Я в этих воспоминаниях коснулась в основном детства и раннего периода нашей жизни. Мне, пожалуй, не под силу охватить все годы. Я подробно рассказала о наших родителях и предках, чтобы ответить на вопрос, в какой среде, в какой обстановке появился Миша, откуда он родом.
Оканчивая университет и институты, мы один за другим вылетали
из родного гнезда, разъезжались по разным местам, обзаводились семьями.
Мы уже не так тесно были связаны друг с другом. Однако мама всегда была
центром притяжения, мы собирались вокруг нее всем семейным кланом.
Гибель Андрея была для нас страшным ударом, который и теперь дает о
себе знать.
В последние годы, а особенно после кончины мамы, мы очень ценили наши
встречи, крепче держались друг за друга.
А теперь дань памяти Вали. Она сыграла в жизни Миши колоссальную роль.

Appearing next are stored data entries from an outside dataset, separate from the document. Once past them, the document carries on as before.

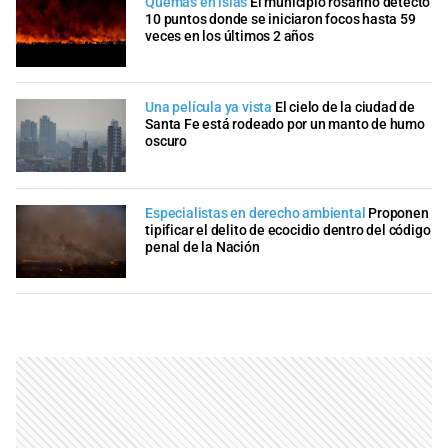
Quemas en islas
El municipio rosarino detectó
10 puntos donde se iniciaron focos hasta 59
veces en los últimos 2 años
Una película ya vista
El cielo de la ciudad de
Santa Fe está rodeado por un manto de humo
oscuro
Especialistas en derecho ambiental
Proponen
tipificar el delito de ecocidio dentro del código
penal de la Nación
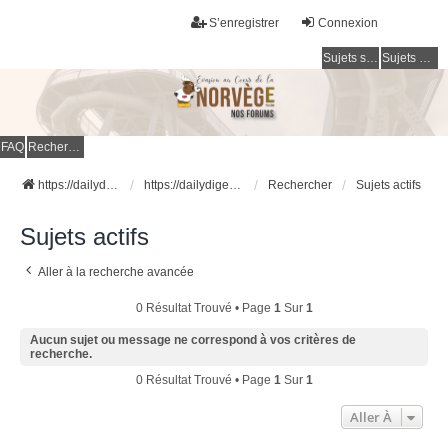
S’enregistrer
Connexion
Sujets sans réponse
Sujets actifs
FAQ
Rechercher
https://dailydigesthub.com
https://dailydigesthub.com
Rechercher
Sujets actifs
Sujets actifs
Aller à la recherche avancée
0 Résultat Trouvé • Page
1
Sur
1
Aucun sujet ou message ne correspond à vos critères de
recherche.
0 Résultat Trouvé • Page
1
Sur
1
Aller À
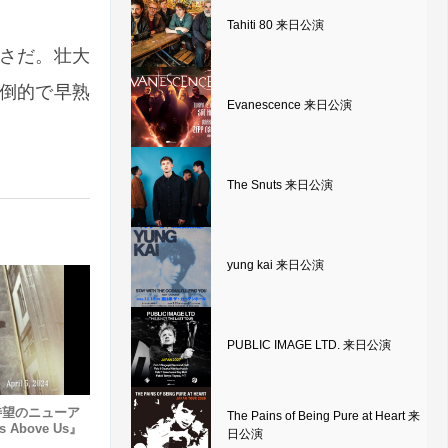
Tahiti 80 来日公演
さだ。壮大
倒的で早熟
Evanescence 来日公演
The Snuts 来日公演
yung kai 来日公演
PUBLIC IMAGE LTD. 来日公演
d、待望のニューア
The Pains of Being Pure at Heart 来
 Above Us』
日公演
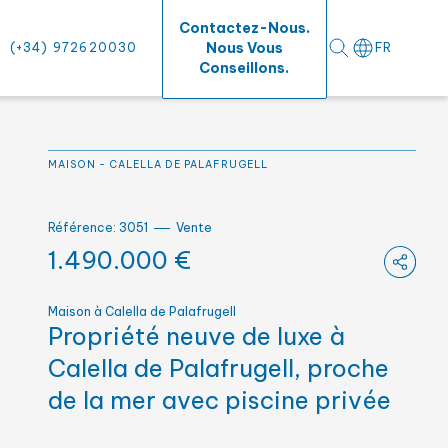
Contactez-Nous.
Nous Vous
(+34) 972620030
FR
Conseillons.
um
MAISON
-
CALELLA DE PALAFRUGELL
rs surfaces
Référence: 3051
Vente
1.490.000 €
Maison à Calella de Palafrugell
Propriété neuve de luxe à
Calella de Palafrugell, proche
de la mer avec piscine privée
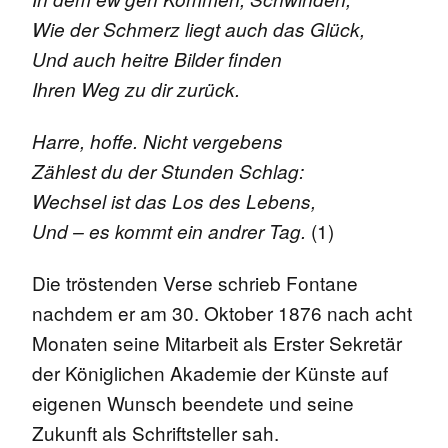
Wie der Schmerz liegt auch das Glück,
Und auch heitre Bilder finden
Ihren Weg zu dir zurück.
Harre, hoffe. Nicht vergebens
Zählest du der Stunden Schlag:
Wechsel ist das Los des Lebens,
(1)
Und – es kommt ein andrer Tag.
Die tröstenden Verse schrieb Fontane
nachdem er am 30. Oktober 1876 nach acht
Monaten seine Mitarbeit als Erster Sekretär
der Königlichen Akademie der Künste auf
eigenen Wunsch beendete und seine
Zukunft als Schriftsteller sah.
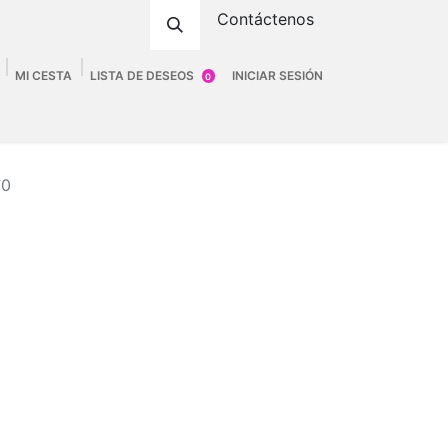
Contáctenos
MI CESTA
LISTA DE DESEOS
INICIAR SESIÓN
0
ombre
Accesorios
Fittings
Tienda
70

Весь ее семейный настрой, ее забота о нем, Алене и внуках обеспечили
Мише прочный тыл для его работы. Валя согревала всю семью своей
любовью. Собственно, на этой почве он и мог заниматься своим любимым
делом – наукой. Это был плодотворный союз.
Смерть Вали подточила здоровье Миши. Когда он перенес инфаркт, его
спасала уже Светлана.
А вот без их поддержки он уже обойтись не смог. Ушел от нас дорогой,
родной человек. Но он навсегда останется светочем в нашей памяти.